A listing of all files can be done as follows:

    zack$ osh @fred [ sql 'select path, hash, size from file' ] $
    ('101', '/2007/jan/15/img0419.jpg', '89d95cc3a3933f9107070d6114427758', 4605997)
    ('103', '/documents/marketing/xyz3000_white_paper.doc, '7ab31e12597926be67d5adecd463d028', 601887)
    ('103', '/documents/marketing/xyz3000_specs.doc, '25e14bb586b62f66bd350a6b09e5ca0f', 78901)
    ('102', '/documents/legal/nda.pdf', 'd0f05c5b57d152584cea9b8e8884b277', 889128)
    ...

The first element of each tuple identifies the node that provided the tuple.

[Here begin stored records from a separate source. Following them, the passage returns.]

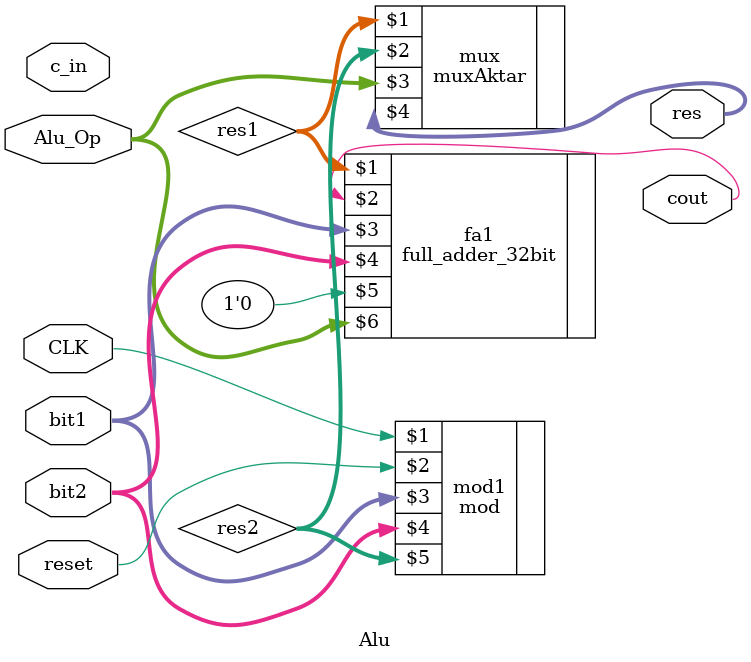
<source format=v>
module Alu(output [31:0] res, output cout, input [31:0] bit1, input [31:0] bit2, input c_in, input [2:0] Alu_Op, input CLK, input reset);

	wire [31:0] res1, res2;
	
	//Alu calculates all the operations and by using mux it writes to main result only one of them according to Alu_Op
	full_adder_32bit fa1(res1[31:0], cout, bit1[31:0], bit2[31:0], 1'b0,  Alu_Op[2:0]);
	
	mod mod1(CLK, reset, bit1[31:0], bit2[31:0],  res2[31:0]);
	
	muxAktar mux(res1[31:0], res2[31:0], Alu_Op[2:0], res[31:0]);
	
endmodule

</source>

Another approach to combining results is to compute summary information, e.g. counting the files on all nodes and computing their total size. This can be done on each node in sql, e.g. select count(*), sum(size) from file. The osh aggregation command can be used to combine the results from these queries:

    zack$ osh @fred [ sql 'select count(*), sum(size) from file' ] ^ \
          agg '(0, 0)' \
              'total_count, total_size, node, node_count, node_size: total_count + node_count, total_size + node_size' $
    (9415687, 11624297350072)

agg is the aggregation command. (0, 0) is the initial value of the accumulator; the first element will accumulate the count, and the second element is for the total size. The aggregation is done by a function total_count, total_size, node, node_count, node_size: total_count + node_count, total_size + node_size The first two argument, total_count, total_size represent the count and size accumulated so far. The remaining arguments, node, node_count, node_size represent input from one of the nodes. The function computes an updated accumulator.

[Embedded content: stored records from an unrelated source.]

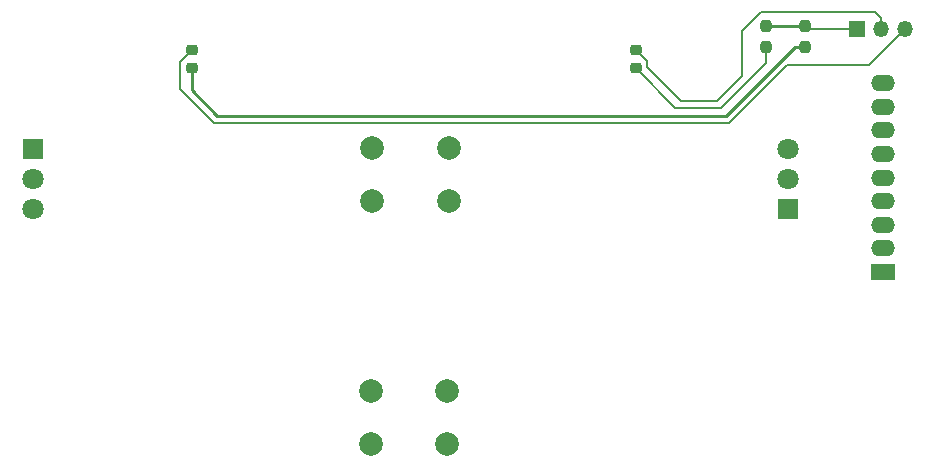
<source format=gbr>
%TF.GenerationSoftware,KiCad,Pcbnew,8.0.3*%
%TF.CreationDate,2024-07-05T17:04:29+01:00*%
%TF.ProjectId,XBox button board,58426f78-2062-4757-9474-6f6e20626f61,rev?*%
%TF.SameCoordinates,Original*%
%TF.FileFunction,Copper,L1,Top*%
%TF.FilePolarity,Positive*%
%FSLAX46Y46*%
G04 Gerber Fmt 4.6, Leading zero omitted, Abs format (unit mm)*
G04 Created by KiCad (PCBNEW 8.0.3) date 2024-07-05 17:04:29*
%MOMM*%
%LPD*%
G01*
G04 APERTURE LIST*
G04 Aperture macros list*
%AMRoundRect*
0 Rectangle with rounded corners*
0 $1 Rounding radius*
0 $2 $3 $4 $5 $6 $7 $8 $9 X,Y pos of 4 corners*
0 Add a 4 corners polygon primitive as box body*
4,1,4,$2,$3,$4,$5,$6,$7,$8,$9,$2,$3,0*
0 Add four circle primitives for the rounded corners*
1,1,$1+$1,$2,$3*
1,1,$1+$1,$4,$5*
1,1,$1+$1,$6,$7*
1,1,$1+$1,$8,$9*
0 Add four rect primitives between the rounded corners*
20,1,$1+$1,$2,$3,$4,$5,0*
20,1,$1+$1,$4,$5,$6,$7,0*
20,1,$1+$1,$6,$7,$8,$9,0*
20,1,$1+$1,$8,$9,$2,$3,0*%
G04 Aperture macros list end*
%TA.AperFunction,ComponentPad*%
%ADD10C,2.000000*%
%TD*%
%TA.AperFunction,SMDPad,CuDef*%
%ADD11RoundRect,0.237500X-0.237500X0.250000X-0.237500X-0.250000X0.237500X-0.250000X0.237500X0.250000X0*%
%TD*%
%TA.AperFunction,ComponentPad*%
%ADD12R,1.800000X1.800000*%
%TD*%
%TA.AperFunction,ComponentPad*%
%ADD13C,1.800000*%
%TD*%
%TA.AperFunction,ComponentPad*%
%ADD14R,1.350000X1.350000*%
%TD*%
%TA.AperFunction,ComponentPad*%
%ADD15O,1.350000X1.350000*%
%TD*%
%TA.AperFunction,SMDPad,CuDef*%
%ADD16RoundRect,0.218750X-0.256250X0.218750X-0.256250X-0.218750X0.256250X-0.218750X0.256250X0.218750X0*%
%TD*%
%TA.AperFunction,ComponentPad*%
%ADD17R,2.000000X1.400000*%
%TD*%
%TA.AperFunction,ComponentPad*%
%ADD18O,2.000000X1.400000*%
%TD*%
%TA.AperFunction,Conductor*%
%ADD19C,0.200000*%
%TD*%
%TA.AperFunction,Conductor*%
%ADD20C,0.250000*%
%TD*%
G04 APERTURE END LIST*
D10*
%TO.P,EJECT,1,1*%
%TO.N,GND*%
X147510830Y-94700000D03*
X141010830Y-94700000D03*
%TO.P,EJECT,2,2*%
%TO.N,Net-(J1-Pin_4)*%
X147510830Y-90200000D03*
X141010830Y-90200000D03*
%TD*%
D11*
%TO.P,R1,1*%
%TO.N,Net-(J2-Pin_1)*%
X174412274Y-79815286D03*
%TO.P,R1,2*%
%TO.N,Net-(HDD_LED1-A)*%
X174412274Y-81640286D03*
%TD*%
D12*
%TO.P,D1,1,A1*%
%TO.N,Net-(D1-A1)*%
X112308830Y-90279000D03*
D13*
%TO.P,D1,2,K*%
%TO.N,GND*%
X112308830Y-92819000D03*
%TO.P,D1,3,A2*%
%TO.N,Net-(D1-A2)*%
X112308830Y-95359000D03*
%TD*%
D14*
%TO.P,J2,1,Pin_1*%
%TO.N,Net-(J2-Pin_1)*%
X182110830Y-80100000D03*
D15*
%TO.P,J2,2,Pin_2*%
%TO.N,Net-(HDD_LED1-C)*%
X184110830Y-80100000D03*
%TO.P,J2,3,Pin_3*%
%TO.N,Net-(J2-Pin_3)*%
X186110830Y-80100000D03*
%TD*%
D16*
%TO.P,HDD_LED1,1,C*%
%TO.N,Net-(HDD_LED1-C)*%
X163353210Y-81867170D03*
%TO.P,HDD_LED1,2,A*%
%TO.N,Net-(HDD_LED1-A)*%
X163353210Y-83442170D03*
%TD*%
D17*
%TO.P,J1,1,Pin_1*%
%TO.N,GND*%
X184317830Y-100693000D03*
D18*
%TO.P,J1,2,Pin_2*%
%TO.N,Net-(J1-Pin_2)*%
X184317830Y-98693000D03*
%TO.P,J1,3,Pin_3*%
%TO.N,GND*%
X184317830Y-96693000D03*
%TO.P,J1,4,Pin_4*%
%TO.N,Net-(J1-Pin_4)*%
X184317830Y-94693000D03*
%TO.P,J1,5,Pin_5*%
%TO.N,Net-(D1-A1)*%
X184317830Y-92693000D03*
%TO.P,J1,6,Pin_6*%
%TO.N,Net-(D1-A2)*%
X184317830Y-90693000D03*
%TO.P,J1,7,Pin_7*%
%TO.N,Net-(D2-A2)*%
X184317830Y-88693000D03*
%TO.P,J1,8,Pin_8*%
%TO.N,Net-(D2-A1)*%
X184317830Y-86693000D03*
%TO.P,J1,9,Pin_9*%
%TO.N,unconnected-(J1-Pin_9-Pad9)*%
X184317830Y-84693000D03*
%TD*%
D10*
%TO.P,POWER,1,1*%
%TO.N,GND*%
X140910830Y-110750000D03*
X147410830Y-110750000D03*
%TO.P,POWER,2,2*%
%TO.N,Net-(J1-Pin_2)*%
X140910830Y-115250000D03*
X147410830Y-115250000D03*
%TD*%
D16*
%TO.P,LAN_LED1,1,C*%
%TO.N,Net-(J2-Pin_3)*%
X125766810Y-81862500D03*
%TO.P,LAN_LED1,2,A*%
%TO.N,Net-(LAN_LED1-A)*%
X125766810Y-83437500D03*
%TD*%
D12*
%TO.P,D2,1,A1*%
%TO.N,Net-(D2-A1)*%
X176250000Y-95330000D03*
D13*
%TO.P,D2,2,K*%
%TO.N,GND*%
X176250000Y-92790000D03*
%TO.P,D2,3,A2*%
%TO.N,Net-(D2-A2)*%
X176250000Y-90250000D03*
%TD*%
D11*
%TO.P,R2,1*%
%TO.N,Net-(J2-Pin_1)*%
X177715164Y-79813928D03*
%TO.P,R2,2*%
%TO.N,Net-(LAN_LED1-A)*%
X177715164Y-81638928D03*
%TD*%
D19*
%TO.N,Net-(J2-Pin_1)*%
X182110830Y-80100000D02*
X178001236Y-80100000D01*
X178001236Y-80100000D02*
X177715164Y-79813928D01*
D20*
X177715164Y-79813928D02*
X174413632Y-79813928D01*
X174413632Y-79813928D02*
X174412274Y-79815286D01*
D19*
%TO.N,Net-(HDD_LED1-C)*%
X184110830Y-79145406D02*
X183615424Y-78650000D01*
X164328210Y-82842170D02*
X163353210Y-81867170D01*
X164328210Y-83300000D02*
X164328210Y-82842170D01*
X170206571Y-86176709D02*
X167204919Y-86176709D01*
X183615424Y-78650000D02*
X173994830Y-78650000D01*
X172327830Y-80317000D02*
X173994830Y-78650000D01*
X172327830Y-84055450D02*
X170206571Y-86176709D01*
X172327830Y-80317000D02*
X172327830Y-84055450D01*
X184110830Y-80100000D02*
X184110830Y-79145406D01*
X167204919Y-86176709D02*
X164328210Y-83300000D01*
%TO.N,Net-(HDD_LED1-A)*%
X174412274Y-81640286D02*
X174412274Y-82997084D01*
X170582565Y-86826793D02*
X166687833Y-86826793D01*
X166687833Y-86776793D02*
X163353210Y-83442170D01*
X166687833Y-86826793D02*
X166687833Y-86776793D01*
X174412274Y-82997084D02*
X170582565Y-86826793D01*
D20*
%TO.N,Net-(LAN_LED1-A)*%
X176795853Y-81638928D02*
X171147805Y-87286975D01*
X177715164Y-81638928D02*
X176795853Y-81638928D01*
X129425123Y-87451793D02*
X129423330Y-87450000D01*
X127910830Y-87450000D02*
X125766810Y-85305980D01*
X125766810Y-85305980D02*
X125766810Y-83437500D01*
X171066856Y-87367925D02*
X170982988Y-87451793D01*
X129423330Y-87450000D02*
X127910830Y-87450000D01*
X170982988Y-87451793D02*
X129425123Y-87451793D01*
X171147805Y-87286975D02*
X171066856Y-87367925D01*
D19*
%TO.N,Net-(J2-Pin_3)*%
X183060830Y-83150000D02*
X176168665Y-83150000D01*
X176168665Y-83150000D02*
X171241872Y-88076793D01*
X124760830Y-82868480D02*
X125766810Y-81862500D01*
X186110830Y-80100000D02*
X183060830Y-83150000D01*
X171241872Y-88076793D02*
X127653739Y-88076793D01*
X124760830Y-85183884D02*
X124760830Y-82868480D01*
X127653739Y-88076793D02*
X124760830Y-85183884D01*
%TD*%
M02*

</source>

Another common approach to combining results from nodes is to sort. For example, if two files have the same MD5 hash, then it is very likely that those files have the same content. To find all potential duplicates we can retrieve all rows and sort by MD5; the duplicates are then next to each other in the output:

    zack$ osh @fred [ sql 'select path, hash from file' ] ^ \
          sort 'node, path, hash: hash' $

The sort command stores all input from all nodes and sorts by hash. (The argument to sort is a function that takes a tuple of input from a node and selects the hash.)

The problem with this approach is that it requires the entire data set, from all nodes to be accumulated and sorted. This could consume a lot of memory, and could easily result in the Python process swapping, hurting performance.

A better approach is to have each node sort its own data (in parallel), and then merge. This can be done in osh as follows:

    zack$ osh @fred [ sql 'select path, hash from file order by hash' // 'path, hash: hash' ] $

Notice that the sql statement has been modified by adding order by hash. // indicates that the results from the nodes are to be merged. The function following the merge operator, path, hash: hash indicates that the merge operator expects inputs to be ordered by hash. The merge will combine the sorted inputs into a single sequence ordered by hash.